By Bill Waters
08/03/2011 08:09 PM ET
FAA shutdown resolution disputed. President Barack Obama urged Congress on Wednesday to end the partial shutdown of the Federal Aviation Administration, which began nearly two weeks ago because of a partisan standoff over air service to rural communities and union organizing.
Obama noted that nearly 4,000 FAA workers have been furloughed, another 70,000 workers involved in airport construction projects are affected and the country stands to lose more than $1 billion in revenue from uncollected airline ticket taxes during the shutdown if Congress leaves the problem hanging until lawmakers return in September.
"So this is a lose-lose-lose situation," he said.
Even in trying to pressure Congress to act, the White House is considering what options Obama has to intervene in the dispute, spokesman Jay Carney said.

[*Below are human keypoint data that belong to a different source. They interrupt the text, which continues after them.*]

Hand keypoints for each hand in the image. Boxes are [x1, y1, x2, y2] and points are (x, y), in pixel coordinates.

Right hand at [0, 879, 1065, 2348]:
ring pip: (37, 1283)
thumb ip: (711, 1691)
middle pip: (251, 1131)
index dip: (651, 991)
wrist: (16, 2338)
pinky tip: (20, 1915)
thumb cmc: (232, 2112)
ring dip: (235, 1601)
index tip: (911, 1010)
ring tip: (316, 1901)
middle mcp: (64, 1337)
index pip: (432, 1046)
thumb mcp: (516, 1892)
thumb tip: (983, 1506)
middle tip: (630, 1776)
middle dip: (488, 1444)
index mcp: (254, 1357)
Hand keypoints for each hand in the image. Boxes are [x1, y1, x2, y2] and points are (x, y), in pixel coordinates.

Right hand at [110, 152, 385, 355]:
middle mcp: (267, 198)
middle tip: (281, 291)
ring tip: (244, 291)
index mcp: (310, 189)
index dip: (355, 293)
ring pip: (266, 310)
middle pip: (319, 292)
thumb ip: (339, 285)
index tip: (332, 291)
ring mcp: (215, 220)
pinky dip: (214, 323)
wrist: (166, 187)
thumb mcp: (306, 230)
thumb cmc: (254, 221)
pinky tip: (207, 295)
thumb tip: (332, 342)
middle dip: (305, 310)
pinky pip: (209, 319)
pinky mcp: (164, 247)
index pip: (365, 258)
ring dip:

When asked directly what he could do to step in, Obama told reporters: "I have made calls to key leaders, and I am urging them to get this done."
A White House official later confirmed that Obama called House Speaker John Boehner, R-Ohio, about the FAA flap on Wednesday.
The Republican leader's public response was the whole problem can be resolved almost immediately if Senate Democrats will only accept a mere $16.5 million in air service subsidy cuts that the House last month attached to a bill to extend FAA's operating authority. "The only reason so many jobs are at stake is Senate Democratic leaders chose to play politics rather than pass the House bill," Boehner said in a statement.
But Democratic leaders, speaking at a Capitol Hill news conference, said the cuts are a sham. The real issue, they said, is that Republicans are provoking crisis after crisis to get Democrats to accept policy changes that the GOP wouldn't be able to achieve through normal legislative negotiations.
That strategy was successful during the debt limit negotiations, but Democrats said they are drawing a line on the FAA shutdown.